[Text excerpt Boundary: Start]
Guinness Book of World Records
noun - Guinness Book of World Records (or the Guinness World Records, known from its inception in 1955–2000 as The Guinness Book of Records and in previous U.S. editions as The Guinness Book of World Records), is a reference book published annually, containing a collection of world records, both human achievements including feats of swimming in oceans and lakes, and the extremes of the natural world. The book itself holds a world record, as the best-selling copyrighted book of all time. It is also one of the most frequently stolen books from public libraries in the United States.
The international franchise has extended beyond print to include television series and museums. The popularity of the franchise has resulted in Guinness World Records becoming the primary international authority on the cataloguing and verification of a huge number of world records – the organization employs official record adjudicators authorised to verify the authenticity of the setting and breaking of records.
For many records, Guinness World Records is the effective authority on the exact requirements for them and with whom records reside, the company providing adjudicators to events to determine the veracity of record attempts. The list of records which the Guinness World Records covers is not fixed, records may be added and also removed for various reasons. The public are invited to submit applications for records, which can be either the bettering of existing records or substantial achievements which could constitute a new record. The company also provides corporate services for companies to "harness the power of record-breaking to deliver tangible success for their businesses."
Veljko Rogošić in the Adriatic Sea
Veljko Rogošić, an Olympic swimmer and world open water swimming champion crossing the Adriatic Sea recognized by the Guinness World Records.
[Text excerpt Boundary: End]
[Given entries Boundary: Start]
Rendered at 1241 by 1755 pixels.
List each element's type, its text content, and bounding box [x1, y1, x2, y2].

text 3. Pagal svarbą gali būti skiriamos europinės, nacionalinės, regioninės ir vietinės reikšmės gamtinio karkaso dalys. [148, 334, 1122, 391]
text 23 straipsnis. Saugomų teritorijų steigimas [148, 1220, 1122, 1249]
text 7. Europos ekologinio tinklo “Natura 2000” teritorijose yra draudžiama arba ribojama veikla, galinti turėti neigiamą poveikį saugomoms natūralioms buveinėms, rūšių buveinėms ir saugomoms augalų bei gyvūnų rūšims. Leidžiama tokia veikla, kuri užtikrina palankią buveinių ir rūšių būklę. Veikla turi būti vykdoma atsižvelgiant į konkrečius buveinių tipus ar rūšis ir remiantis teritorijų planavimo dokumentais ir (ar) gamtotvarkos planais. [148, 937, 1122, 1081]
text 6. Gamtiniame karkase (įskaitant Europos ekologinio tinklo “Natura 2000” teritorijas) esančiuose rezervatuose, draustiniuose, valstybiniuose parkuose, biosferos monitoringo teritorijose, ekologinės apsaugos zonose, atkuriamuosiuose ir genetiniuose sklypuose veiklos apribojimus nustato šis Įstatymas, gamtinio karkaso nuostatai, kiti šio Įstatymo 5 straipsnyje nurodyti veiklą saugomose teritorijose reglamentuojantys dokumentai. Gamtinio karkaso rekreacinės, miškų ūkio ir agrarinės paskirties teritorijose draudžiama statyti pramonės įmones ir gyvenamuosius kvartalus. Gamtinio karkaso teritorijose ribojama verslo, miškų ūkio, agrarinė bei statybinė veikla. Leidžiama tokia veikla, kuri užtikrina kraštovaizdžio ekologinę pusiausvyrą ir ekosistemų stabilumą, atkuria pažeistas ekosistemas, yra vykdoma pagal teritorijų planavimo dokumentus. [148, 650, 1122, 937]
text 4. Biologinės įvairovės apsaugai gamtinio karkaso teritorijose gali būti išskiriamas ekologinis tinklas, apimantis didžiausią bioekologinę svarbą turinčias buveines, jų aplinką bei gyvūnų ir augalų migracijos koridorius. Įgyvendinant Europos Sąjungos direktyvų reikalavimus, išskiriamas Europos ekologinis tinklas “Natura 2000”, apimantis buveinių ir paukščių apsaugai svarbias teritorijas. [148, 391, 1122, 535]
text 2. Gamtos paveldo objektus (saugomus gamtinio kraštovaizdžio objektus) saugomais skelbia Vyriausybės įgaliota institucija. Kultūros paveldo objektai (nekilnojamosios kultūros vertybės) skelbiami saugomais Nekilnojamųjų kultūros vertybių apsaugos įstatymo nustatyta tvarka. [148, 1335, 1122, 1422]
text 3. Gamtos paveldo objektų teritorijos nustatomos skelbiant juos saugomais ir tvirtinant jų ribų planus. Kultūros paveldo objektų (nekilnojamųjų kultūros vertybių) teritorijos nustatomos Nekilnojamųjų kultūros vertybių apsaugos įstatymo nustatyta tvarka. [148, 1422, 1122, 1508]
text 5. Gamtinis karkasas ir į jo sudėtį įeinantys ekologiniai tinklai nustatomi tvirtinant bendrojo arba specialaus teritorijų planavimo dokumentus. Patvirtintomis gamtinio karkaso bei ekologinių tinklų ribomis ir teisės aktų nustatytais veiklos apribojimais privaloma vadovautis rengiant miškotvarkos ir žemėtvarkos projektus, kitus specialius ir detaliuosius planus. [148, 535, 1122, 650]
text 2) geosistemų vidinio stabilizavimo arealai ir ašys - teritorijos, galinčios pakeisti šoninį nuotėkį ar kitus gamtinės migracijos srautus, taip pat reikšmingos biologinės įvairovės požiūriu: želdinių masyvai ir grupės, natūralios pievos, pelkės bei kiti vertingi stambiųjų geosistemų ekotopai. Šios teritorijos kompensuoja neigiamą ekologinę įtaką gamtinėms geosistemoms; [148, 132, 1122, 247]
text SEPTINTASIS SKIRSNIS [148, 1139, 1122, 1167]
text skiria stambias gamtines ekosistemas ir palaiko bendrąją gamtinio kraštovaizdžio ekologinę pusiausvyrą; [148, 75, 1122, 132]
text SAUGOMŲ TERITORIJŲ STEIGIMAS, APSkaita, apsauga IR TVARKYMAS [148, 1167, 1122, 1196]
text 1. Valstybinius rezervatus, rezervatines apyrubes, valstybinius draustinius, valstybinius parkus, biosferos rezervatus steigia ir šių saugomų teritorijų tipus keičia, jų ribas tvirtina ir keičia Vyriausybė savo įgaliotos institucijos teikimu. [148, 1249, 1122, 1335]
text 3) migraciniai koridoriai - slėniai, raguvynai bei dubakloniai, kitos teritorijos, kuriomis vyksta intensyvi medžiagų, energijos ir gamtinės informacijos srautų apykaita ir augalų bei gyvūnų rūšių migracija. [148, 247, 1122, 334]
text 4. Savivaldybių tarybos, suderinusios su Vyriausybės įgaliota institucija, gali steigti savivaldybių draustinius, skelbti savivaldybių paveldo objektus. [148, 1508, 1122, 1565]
[Given entries Boundary: End]
Set down everything in the Guinness World Records text above, from "The international franchise" down to "breaking of records.", with no changes.

**Task response:**
The international franchise has extended beyond print to include television series and museums. The popularity of the franchise has resulted in Guinness World Records becoming the primary international authority on the cataloguing and verification of a huge number of world records – the organization employs official record adjudicators authorised to verify the authenticity of the setting and breaking of records.